The early 20th century saw a revolution in entertainment. Connoisseurs of the arts no longer had to go to the playhouse to see dramas or the concert hall to hear music. Cinemas projected movie stars onto massive screens, and phonographs piped recordings of popular songs into people’s homes. Print books, however, were harder to reinvent. That didn’t stop one enterprising artist from envisioning the first e-book nearly 70 years before its time. 

American writer Bob Brown was inspired to bring the written word into the electronic age after seeing a film in 1930. The visual medium was progressing fast, with “talkies” quickly supplanting silent pictures. He felt his medium of choice was falling behind in comparison. “We have the talkies, but as yet no Readies,” Brown wrote. “Writing has been bottled up in books since the start[…] It is time to pull out the stopper.”

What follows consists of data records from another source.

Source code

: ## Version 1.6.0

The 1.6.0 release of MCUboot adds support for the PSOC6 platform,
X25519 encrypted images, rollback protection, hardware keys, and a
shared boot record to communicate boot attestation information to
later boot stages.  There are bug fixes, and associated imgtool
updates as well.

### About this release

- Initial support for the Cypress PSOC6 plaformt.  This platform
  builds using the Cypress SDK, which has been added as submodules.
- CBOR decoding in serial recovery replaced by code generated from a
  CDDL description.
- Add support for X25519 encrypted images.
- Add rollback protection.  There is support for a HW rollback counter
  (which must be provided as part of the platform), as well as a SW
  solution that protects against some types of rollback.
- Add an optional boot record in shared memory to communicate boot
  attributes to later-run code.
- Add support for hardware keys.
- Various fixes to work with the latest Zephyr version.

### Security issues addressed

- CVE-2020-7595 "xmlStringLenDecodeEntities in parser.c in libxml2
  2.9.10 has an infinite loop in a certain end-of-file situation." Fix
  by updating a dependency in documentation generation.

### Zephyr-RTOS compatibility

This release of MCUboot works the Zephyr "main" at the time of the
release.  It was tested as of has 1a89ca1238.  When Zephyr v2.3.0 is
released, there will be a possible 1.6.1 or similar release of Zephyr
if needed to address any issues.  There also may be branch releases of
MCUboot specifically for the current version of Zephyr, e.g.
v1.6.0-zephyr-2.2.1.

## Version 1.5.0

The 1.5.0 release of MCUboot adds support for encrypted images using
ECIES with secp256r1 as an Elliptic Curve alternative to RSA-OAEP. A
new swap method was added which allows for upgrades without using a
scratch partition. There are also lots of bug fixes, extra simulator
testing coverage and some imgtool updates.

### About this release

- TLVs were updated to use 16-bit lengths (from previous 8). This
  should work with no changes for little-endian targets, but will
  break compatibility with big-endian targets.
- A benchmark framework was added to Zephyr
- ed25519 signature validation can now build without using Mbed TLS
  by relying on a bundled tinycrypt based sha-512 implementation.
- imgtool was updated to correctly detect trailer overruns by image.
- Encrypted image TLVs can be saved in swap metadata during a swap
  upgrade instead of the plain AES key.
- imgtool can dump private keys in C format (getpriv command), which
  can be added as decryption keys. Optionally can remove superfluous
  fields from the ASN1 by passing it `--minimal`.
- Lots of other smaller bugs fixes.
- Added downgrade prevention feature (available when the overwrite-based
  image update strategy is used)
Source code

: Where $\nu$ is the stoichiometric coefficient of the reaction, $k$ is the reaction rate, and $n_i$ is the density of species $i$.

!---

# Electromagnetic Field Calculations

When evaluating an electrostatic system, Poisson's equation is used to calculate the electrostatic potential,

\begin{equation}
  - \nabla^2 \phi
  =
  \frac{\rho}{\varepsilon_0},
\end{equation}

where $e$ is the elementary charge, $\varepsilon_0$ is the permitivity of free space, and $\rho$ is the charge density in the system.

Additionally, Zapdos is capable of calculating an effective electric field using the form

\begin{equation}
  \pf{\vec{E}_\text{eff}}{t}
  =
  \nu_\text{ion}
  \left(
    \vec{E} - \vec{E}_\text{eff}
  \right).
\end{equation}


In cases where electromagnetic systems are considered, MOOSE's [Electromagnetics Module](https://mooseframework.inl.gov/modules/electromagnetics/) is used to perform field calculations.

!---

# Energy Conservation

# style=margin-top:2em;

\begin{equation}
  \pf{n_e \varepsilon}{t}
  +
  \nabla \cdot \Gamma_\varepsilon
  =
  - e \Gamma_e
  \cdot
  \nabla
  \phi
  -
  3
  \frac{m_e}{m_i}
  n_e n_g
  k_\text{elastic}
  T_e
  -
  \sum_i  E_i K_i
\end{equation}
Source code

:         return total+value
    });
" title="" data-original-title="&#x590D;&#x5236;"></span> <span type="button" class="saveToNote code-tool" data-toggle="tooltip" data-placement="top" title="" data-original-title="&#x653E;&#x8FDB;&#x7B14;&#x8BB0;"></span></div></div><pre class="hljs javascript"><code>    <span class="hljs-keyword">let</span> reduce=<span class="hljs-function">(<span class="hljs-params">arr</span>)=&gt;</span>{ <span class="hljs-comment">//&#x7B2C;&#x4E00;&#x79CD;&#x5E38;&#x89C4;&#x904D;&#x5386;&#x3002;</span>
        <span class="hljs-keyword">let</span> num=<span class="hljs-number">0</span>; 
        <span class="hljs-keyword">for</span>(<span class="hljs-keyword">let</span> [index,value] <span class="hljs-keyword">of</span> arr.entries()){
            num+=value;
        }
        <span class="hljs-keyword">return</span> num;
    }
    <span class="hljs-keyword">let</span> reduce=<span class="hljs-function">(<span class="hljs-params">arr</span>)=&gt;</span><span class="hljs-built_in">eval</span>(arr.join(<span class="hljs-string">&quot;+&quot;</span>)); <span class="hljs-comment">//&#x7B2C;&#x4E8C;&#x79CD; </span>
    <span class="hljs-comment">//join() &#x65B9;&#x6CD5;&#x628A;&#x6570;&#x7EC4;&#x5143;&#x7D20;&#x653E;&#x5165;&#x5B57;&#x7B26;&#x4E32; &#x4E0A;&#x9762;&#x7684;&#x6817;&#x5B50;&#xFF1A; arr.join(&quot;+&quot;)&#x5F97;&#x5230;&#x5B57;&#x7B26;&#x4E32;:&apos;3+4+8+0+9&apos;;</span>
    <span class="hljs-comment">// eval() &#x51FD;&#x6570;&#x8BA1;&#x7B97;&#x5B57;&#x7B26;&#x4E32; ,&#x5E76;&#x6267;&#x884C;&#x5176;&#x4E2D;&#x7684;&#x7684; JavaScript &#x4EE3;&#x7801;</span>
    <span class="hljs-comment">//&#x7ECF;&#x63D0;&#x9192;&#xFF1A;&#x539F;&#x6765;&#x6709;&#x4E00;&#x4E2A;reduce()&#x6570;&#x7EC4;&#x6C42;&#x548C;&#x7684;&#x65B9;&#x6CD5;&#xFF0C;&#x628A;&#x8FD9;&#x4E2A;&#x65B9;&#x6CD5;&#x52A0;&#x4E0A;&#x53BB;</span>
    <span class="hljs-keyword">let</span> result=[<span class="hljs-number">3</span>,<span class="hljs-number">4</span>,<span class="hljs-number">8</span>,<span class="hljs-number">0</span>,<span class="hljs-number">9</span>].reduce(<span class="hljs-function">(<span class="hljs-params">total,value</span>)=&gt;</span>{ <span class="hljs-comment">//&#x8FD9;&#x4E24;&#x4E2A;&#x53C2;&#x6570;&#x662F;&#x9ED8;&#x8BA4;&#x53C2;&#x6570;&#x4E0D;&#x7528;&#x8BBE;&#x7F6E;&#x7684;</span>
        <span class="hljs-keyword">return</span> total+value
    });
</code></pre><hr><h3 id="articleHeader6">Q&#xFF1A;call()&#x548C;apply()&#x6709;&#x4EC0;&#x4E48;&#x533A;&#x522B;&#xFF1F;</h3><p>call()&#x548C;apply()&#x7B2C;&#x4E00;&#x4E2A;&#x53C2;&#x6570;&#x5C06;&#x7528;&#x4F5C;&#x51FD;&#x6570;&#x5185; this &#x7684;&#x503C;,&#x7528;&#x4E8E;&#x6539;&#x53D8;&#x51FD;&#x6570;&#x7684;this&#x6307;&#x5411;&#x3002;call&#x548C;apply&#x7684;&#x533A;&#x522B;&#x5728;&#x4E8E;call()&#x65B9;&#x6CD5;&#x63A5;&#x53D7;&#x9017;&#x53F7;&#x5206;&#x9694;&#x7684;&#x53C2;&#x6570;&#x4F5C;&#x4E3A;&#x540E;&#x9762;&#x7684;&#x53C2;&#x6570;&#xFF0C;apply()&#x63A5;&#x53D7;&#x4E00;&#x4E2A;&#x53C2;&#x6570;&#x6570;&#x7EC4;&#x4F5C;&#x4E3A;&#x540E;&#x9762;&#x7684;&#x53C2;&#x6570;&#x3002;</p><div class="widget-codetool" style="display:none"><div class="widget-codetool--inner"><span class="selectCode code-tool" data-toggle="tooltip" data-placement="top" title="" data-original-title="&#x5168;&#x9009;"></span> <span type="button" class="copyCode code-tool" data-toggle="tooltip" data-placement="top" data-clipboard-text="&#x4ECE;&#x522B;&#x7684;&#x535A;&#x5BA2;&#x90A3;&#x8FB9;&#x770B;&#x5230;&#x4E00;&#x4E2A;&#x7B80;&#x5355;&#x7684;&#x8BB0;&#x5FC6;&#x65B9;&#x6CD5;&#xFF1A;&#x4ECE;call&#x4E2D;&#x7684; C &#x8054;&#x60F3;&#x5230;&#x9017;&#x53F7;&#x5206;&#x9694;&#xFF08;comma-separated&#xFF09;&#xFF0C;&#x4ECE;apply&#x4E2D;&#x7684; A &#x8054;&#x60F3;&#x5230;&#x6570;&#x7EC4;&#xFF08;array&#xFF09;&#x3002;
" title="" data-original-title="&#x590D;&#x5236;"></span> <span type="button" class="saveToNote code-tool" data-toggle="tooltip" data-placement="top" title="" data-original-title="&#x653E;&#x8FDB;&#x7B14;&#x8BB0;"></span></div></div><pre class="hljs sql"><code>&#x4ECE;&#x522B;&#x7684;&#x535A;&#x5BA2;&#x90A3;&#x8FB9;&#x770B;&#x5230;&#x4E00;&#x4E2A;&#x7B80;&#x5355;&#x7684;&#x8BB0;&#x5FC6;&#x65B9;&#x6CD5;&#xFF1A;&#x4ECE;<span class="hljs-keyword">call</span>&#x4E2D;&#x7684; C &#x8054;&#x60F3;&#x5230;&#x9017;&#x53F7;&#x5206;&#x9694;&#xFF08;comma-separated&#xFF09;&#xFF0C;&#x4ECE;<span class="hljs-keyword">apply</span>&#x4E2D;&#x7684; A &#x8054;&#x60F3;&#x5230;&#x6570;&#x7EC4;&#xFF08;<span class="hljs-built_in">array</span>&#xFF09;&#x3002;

His proposal continued with a description of what his so-called “Readies” would look like. Brown’s concept for the machine had many of the same advantages as modern e-readers. It would “allow readers to adjust the type size and avoid paper cuts” as well as “read hundred-thousand-word novels in 10 minutes” if so desired. Instead of e-ink, this would be accomplished by ribbons of tiny text that readers would scroll manually behind a sheet of magnifying glass. An ingenius combination of microfilm and ticker-tape machines, the device would be more cumbersome than a Kindle but still convenient compared to a personal library. 

Brown’s idea received attention in the publishing world. Influential writers like Gertrude Stein and Ezra Pound sent him experimental works designed for the format, which he published as an anthology titled “Readies for Bob Brown’s Machine.” He looked into applying for a patent and had a friend build a wooden prototype. But as film continued to advance—with the advent of Technicolor and television within the span of a few years—Readies eventually faded into obscurity, with readers preferring to pick up the newly invented paperback when they wanted something portable. 

History would prove that Brown’s invention wasn’t a pie-in-the-sky idea; it merely came too soon. University of Illinois student Michael S. Hart created the first digitized e-book—an electronic copy of the Declaration of Independence—in 1971. The technology went through another evolution in 1998, when Rocket Ebook and Softbook hit the market as the first dedicated, portable e-readers. Major publishing houses started releasing digital versions of their titles in the early 2000s, and in 2007, Amazon released the Kindle and forever changed the game. In the 21st century, Brown’s vision of a papercut-free, electronic reading experience is alive and well—for the most part. We’re still waiting on a technology that makes it easy to read a 100,000-word novel in 10 minutes, though.